Verborgene Götzen nicht wieder aufkeimen lassen
Jesus als Zeichen des Widerspruchs – denn auch Barmherzigkeit und „viel mehr noch die Zärtlichkeit“ seien Zeichen des Widerspruchs - helfe dabei, dass die verborgenen Götzen aufgedeckt und so auch zerstört werden könnten. „Und wir müssen uns an sie erinnern, wir müssen aufmerksam sein, damit das Unkraut dieser Götzen, das wir in den Falten unseres Herzens verstecken konnten, nicht wieder aufkeimt“, mahnte Franziskus, bevor er sich an „den heiligen Josef, den den keuschesten Vater ohne verborgene Götzen“ mit der Bitte wandte, „uns von jeglicher Habgier zu befreien“:
„Denn diese Habgier ist der fruchtbare Boden, auf dem diese Götzen wachsen.
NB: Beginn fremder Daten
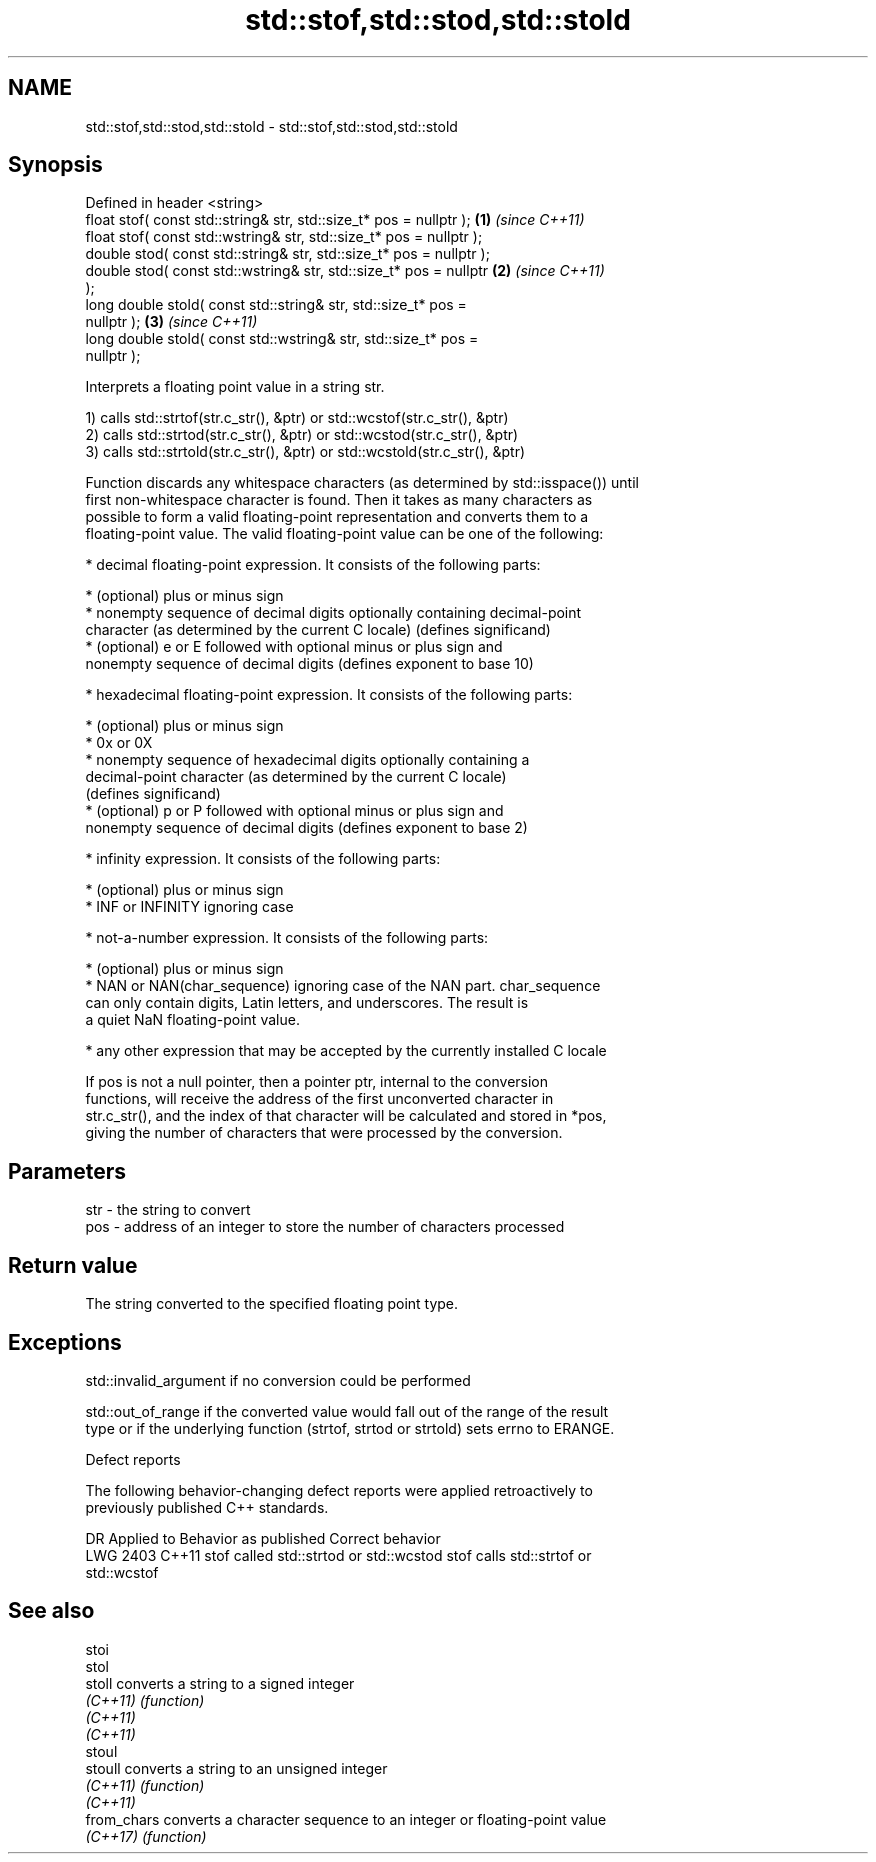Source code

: .TH std::stof,std::stod,std::stold 3 "2022.03.29" "http://cppreference.com" "C++ Standard Libary"
.SH NAME
std::stof,std::stod,std::stold \- std::stof,std::stod,std::stold

.SH Synopsis
   Defined in header <string>
   float stof( const std::string& str, std::size_t* pos = nullptr );  \fB(1)\fP \fI(since C++11)\fP
   float stof( const std::wstring& str, std::size_t* pos = nullptr );
   double stod( const std::string& str, std::size_t* pos = nullptr );
   double stod( const std::wstring& str, std::size_t* pos = nullptr   \fB(2)\fP \fI(since C++11)\fP
   );
   long double stold( const std::string& str, std::size_t* pos =
   nullptr );                                                         \fB(3)\fP \fI(since C++11)\fP
   long double stold( const std::wstring& str, std::size_t* pos =
   nullptr );

   Interprets a floating point value in a string str.

   1) calls std::strtof(str.c_str(), &ptr) or std::wcstof(str.c_str(), &ptr)
   2) calls std::strtod(str.c_str(), &ptr) or std::wcstod(str.c_str(), &ptr)
   3) calls std::strtold(str.c_str(), &ptr) or std::wcstold(str.c_str(), &ptr)

   Function discards any whitespace characters (as determined by std::isspace()) until
   first non-whitespace character is found. Then it takes as many characters as
   possible to form a valid floating-point representation and converts them to a
   floating-point value. The valid floating-point value can be one of the following:

     * decimal floating-point expression. It consists of the following parts:

              * (optional) plus or minus sign
              * nonempty sequence of decimal digits optionally containing decimal-point
                character (as determined by the current C locale) (defines significand)
              * (optional) e or E followed with optional minus or plus sign and
                nonempty sequence of decimal digits (defines exponent to base 10)

     * hexadecimal floating-point expression. It consists of the following parts:

              * (optional) plus or minus sign
              * 0x or 0X
              * nonempty sequence of hexadecimal digits optionally containing a
                decimal-point character (as determined by the current C locale)
                (defines significand)
              * (optional) p or P followed with optional minus or plus sign and
                nonempty sequence of decimal digits (defines exponent to base 2)

     * infinity expression. It consists of the following parts:

              * (optional) plus or minus sign
              * INF or INFINITY ignoring case

     * not-a-number expression. It consists of the following parts:

              * (optional) plus or minus sign
              * NAN or NAN(char_sequence) ignoring case of the NAN part. char_sequence
                can only contain digits, Latin letters, and underscores. The result is
                a quiet NaN floating-point value.

     * any other expression that may be accepted by the currently installed C locale

   If pos is not a null pointer, then a pointer ptr, internal to the conversion
   functions, will receive the address of the first unconverted character in
   str.c_str(), and the index of that character will be calculated and stored in *pos,
   giving the number of characters that were processed by the conversion.

.SH Parameters

   str - the string to convert
   pos - address of an integer to store the number of characters processed

.SH Return value

   The string converted to the specified floating point type.

.SH Exceptions

   std::invalid_argument if no conversion could be performed

   std::out_of_range if the converted value would fall out of the range of the result
   type or if the underlying function (strtof, strtod or strtold) sets errno to ERANGE.

  Defect reports

   The following behavior-changing defect reports were applied retroactively to
   previously published C++ standards.

      DR    Applied to         Behavior as published              Correct behavior
   LWG 2403 C++11      stof called std::strtod or std::wcstod stof calls std::strtof or
                                                              std::wcstof

.SH See also

   stoi
   stol
   stoll      converts a string to a signed integer
   \fI(C++11)\fP    \fI(function)\fP
   \fI(C++11)\fP
   \fI(C++11)\fP
   stoul
   stoull     converts a string to an unsigned integer
   \fI(C++11)\fP    \fI(function)\fP
   \fI(C++11)\fP
   from_chars converts a character sequence to an integer or floating-point value
   \fI(C++17)\fP    \fI(function)\fP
Und möge er uns auch die Gnade erwirken, in der beschwerlichen Aufgabe, diese Götzen zu erkennen, die wir so oft verbergen oder verstecken, nicht zu verzagen. Und wir bitten ihn auch, dass er dort, wo wir zweifeln, wie wir es besser machen können, für uns eintritt, damit der Geist unser Urteilsvermögen erleuchtet, so wie er das seine erleuchtet hat, als er versucht war, Maria „im Verborgenen“ (lathra) zu verlassen. So mögen wir edlen Herzens fähig sein, das, was wir durch das Gesetz gelernt haben, der Liebe zu unterstellen.“
Im Anschluss segnete der Papst die heiligen Öle, die im Lauf des Kirchenjahres Verwendung finden werden. Außerdem wurde jedem Priester, der an der Messfeier teilgenommen hatte, eine Ausgabe des im Vatikanverlag LEV erschienenen Büchleins Testimoni, non funzionari. Il sacerdote dentro il cambiamento d’epoca (auf Deutsch etwa Zeugen, nicht Funtionäre. Der Priester im Epochenwandel) überreicht. Verfasst hat das Werk, das den Gedankengang des Papstes mit biblischen und philosophischen Zitaten ausbuchstabiert, der Bischof von Ajaccio, François-Xavier Bustillo.